[Items from a dataset]
━━━━━━

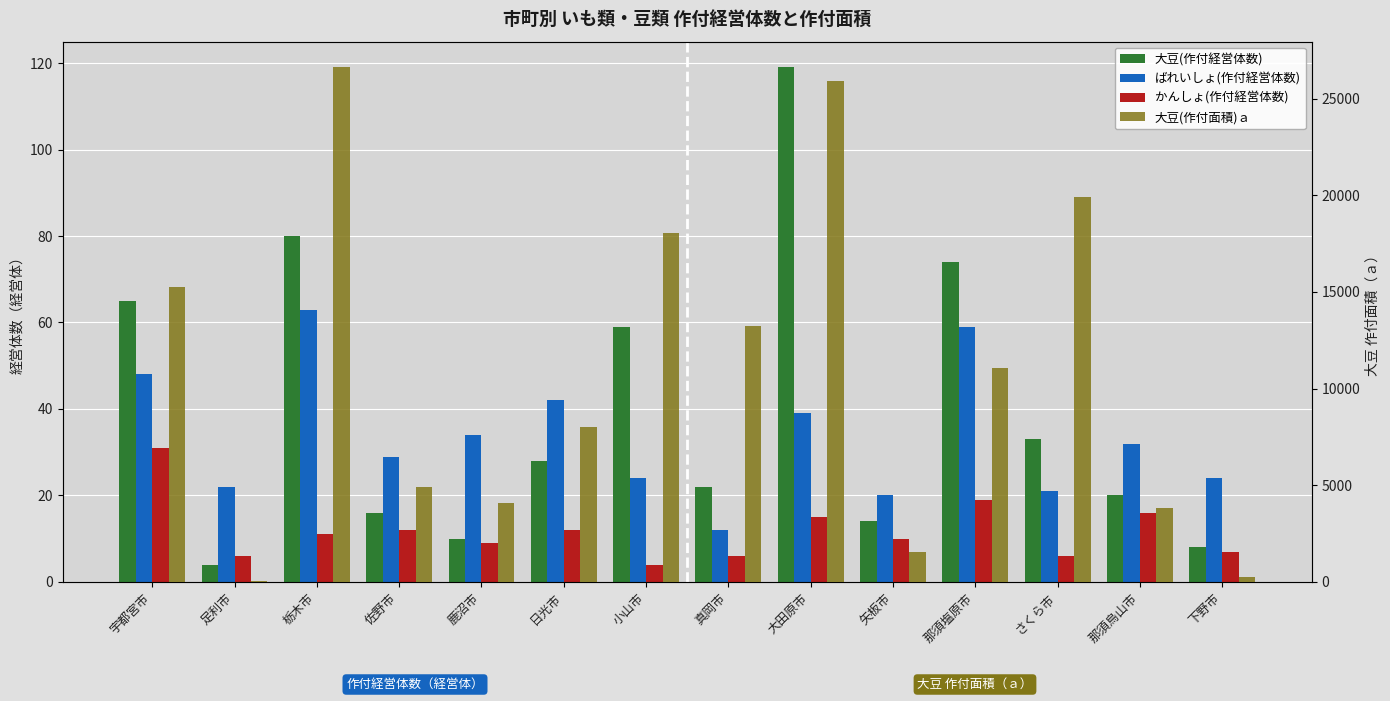

Count the number of categories in the chart.

14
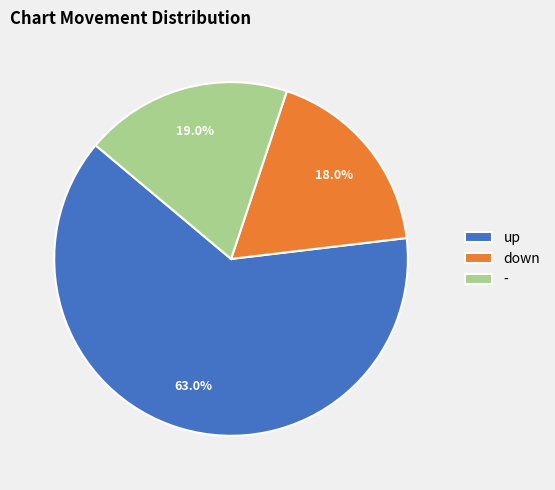

Is it true that up is 63% of the pie?

True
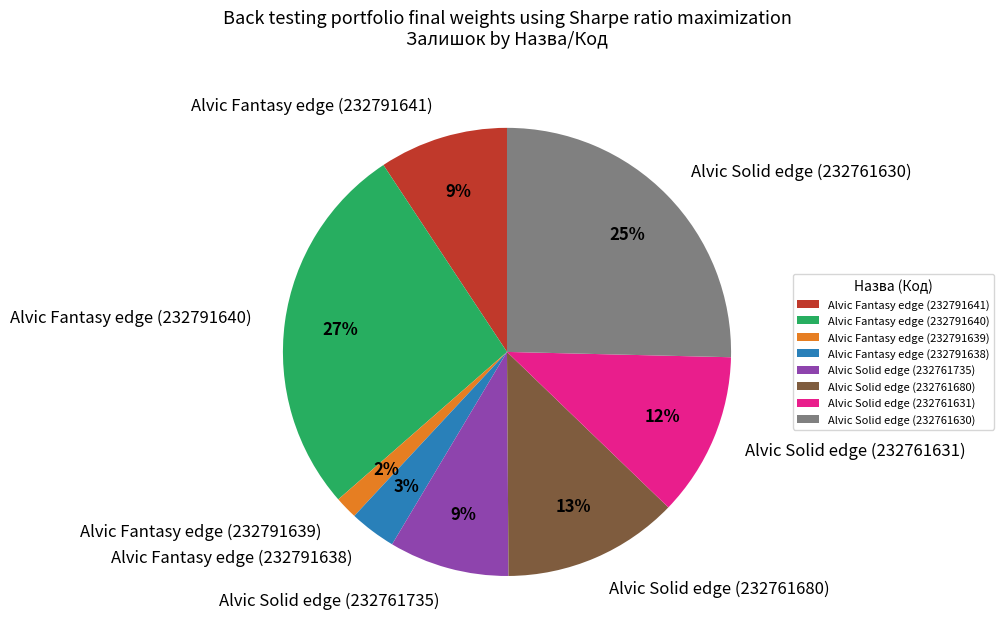

Is there any slice that represents more than half of the pie?

No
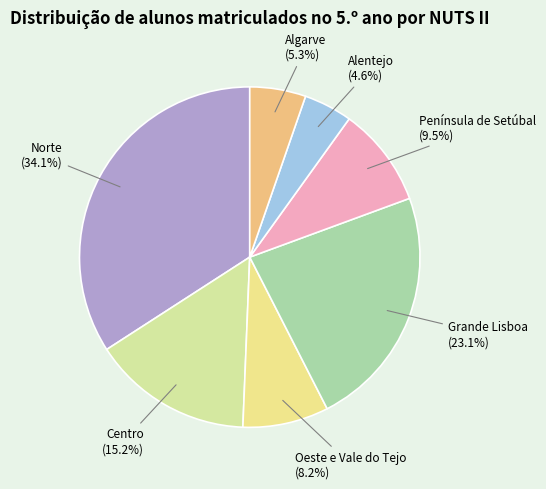

How many slices are in this pie chart?

7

━━━━━━

Task requirements: Reproduce the listing above word for word, without the pictures.

Response:
Count the number of categories in the chart.

14

Is it true that up is 63% of the pie?

True

Is there any slice that represents more than half of the pie?

No

How many slices are in this pie chart?

7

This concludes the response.